* [Extrait cité]
La valorisation des parts sociales a fait l'objet, en accord entre les associés, d'une expertise judiciaire diligentée par M. [K] [H], expert judiciaire, et a donné lieu à des promesses de cession de parts sociales.
M. [B] [N] cogérant de la SCI et gérant de la société D.R.C.T.E s'est occupé de la vente de trois lots appartenant à la SCI en vue de désintéresser les ayant-droits de M. [U] [N] qui ont demandé à sortir de cette dernière.

* [Données fournies]
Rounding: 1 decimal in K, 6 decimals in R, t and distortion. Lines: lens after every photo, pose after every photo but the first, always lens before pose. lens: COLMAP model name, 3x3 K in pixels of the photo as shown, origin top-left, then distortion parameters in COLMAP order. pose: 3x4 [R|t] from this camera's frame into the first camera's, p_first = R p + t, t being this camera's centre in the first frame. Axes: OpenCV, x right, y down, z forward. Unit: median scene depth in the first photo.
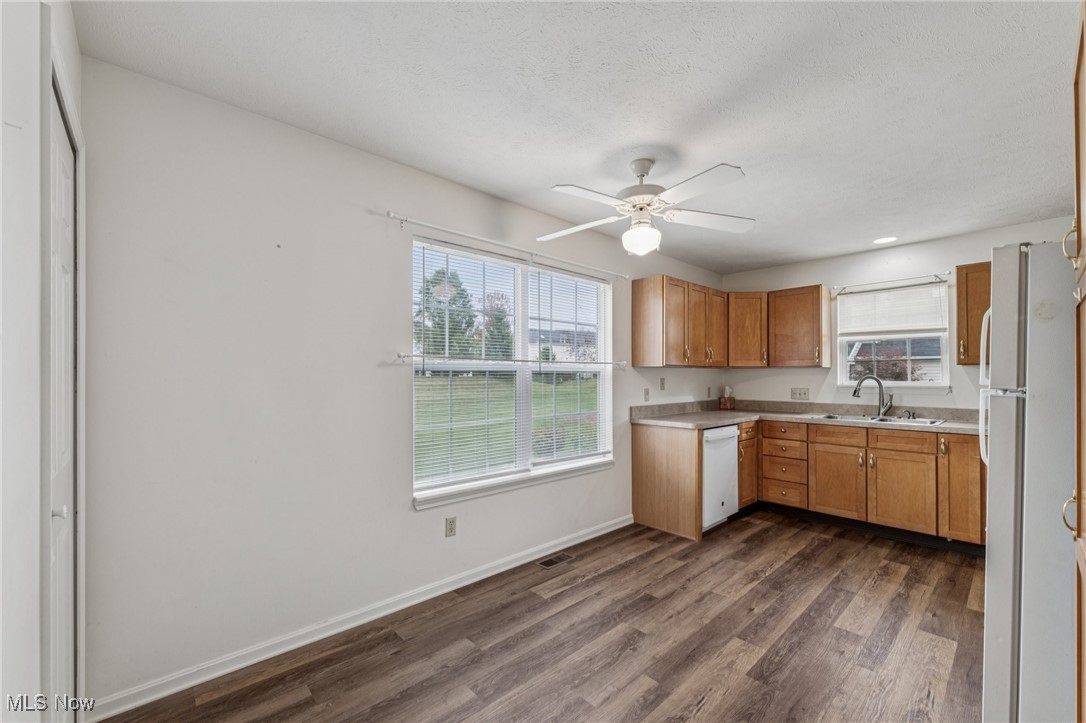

* [Consigne A] Les affirmations suivantes sont-elles conformes à l'extrait cité ? Pour chacune, répondez par oui ou non et citez les mots du texte qui permettent de trancher. (i) La valorisation des parts sociales a fait l'objet d'une expertise judiciaire décidée en accord entre les associés. (ii) M. [B] [N] est le seul gérant de la SCI. (iii) La vente réalisée portait sur trois lots appartenant à la SCI.
* [Consigne B] D'après l'extrait cité, qui a demandé à sortir de la SCI ?

* [Réponse A]
(i) Oui : « en accord entre les associés, d'une expertise judiciaire diligentée par M. [K] [H], expert judiciaire ».
(ii) Non : « M. [B] [N] cogérant de la SCI ».
(iii) Oui : « la vente de trois lots appartenant à la SCI ».

* [Réponse B] Les ayant-droits de M. [U] [N].